The Monetary Policy Committee (MPC) is set to convene on July 22-23, 2024, amid soaring inflation and economic challenges in Nigeria.

Led by Olayemi Cardoso, the committee has already increased interest rates three times this year, raising them by 750 basis points to 26.25 percent.

Nigeria’s annual inflation rate climbed to 34.19 percent in June, driven by rising food prices. Despite these pressures, the Central Bank of Nigeria (CBN) projects that inflation will moderate to around 21.40 percent by year-end.

Market analysts expect a further rate hike as the committee seeks to rein in inflation.
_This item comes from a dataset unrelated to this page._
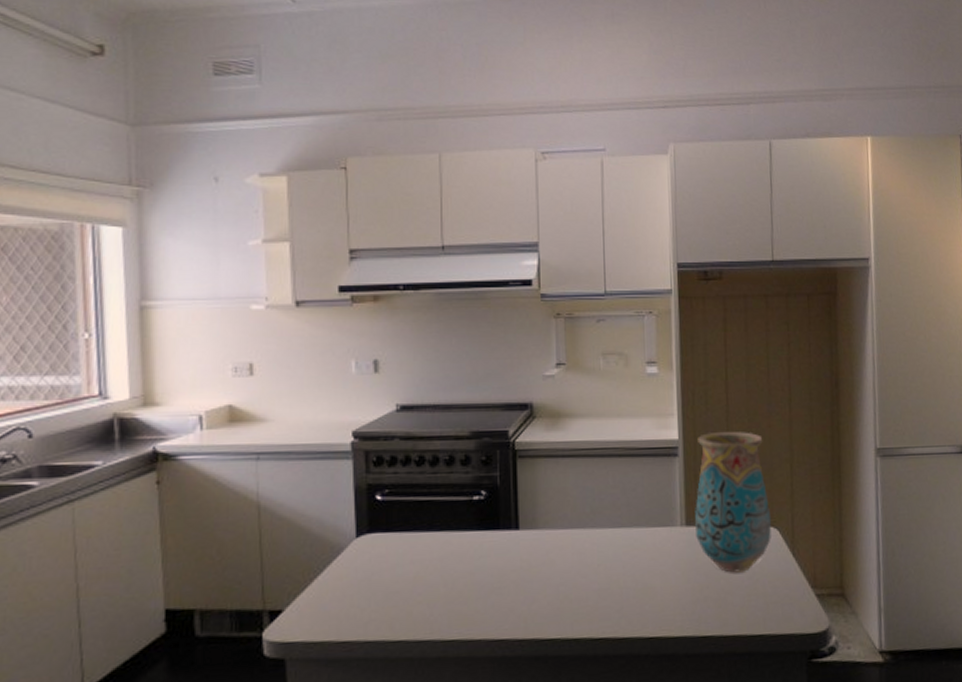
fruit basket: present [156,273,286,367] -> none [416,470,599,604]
Nabila Mohammed from Chapel Hill Denham anticipates a 50–75 basis point increase.

Similarly, Coronation Research forecasts a potential rise of 50 to 100 basis points, given the recent uptick in inflation.

The food inflation rate reached 40.87 percent in June, exacerbated by security issues in key agricultural regions.

Essential commodities such as millet, garri, and yams have seen significant price hikes, impacting household budgets and savings.

As the MPC meets, the National Bureau of Statistics is set to release data on selected food prices for June, providing further insights into the inflationary trends affecting Nigerians.

The upcoming MPC meeting will be crucial in determining the trajectory of Nigeria’s monetary policy as the government grapples with economic instability.

The focus remains on balancing inflation control with economic growth to ensure stability in Africa’s largest economy.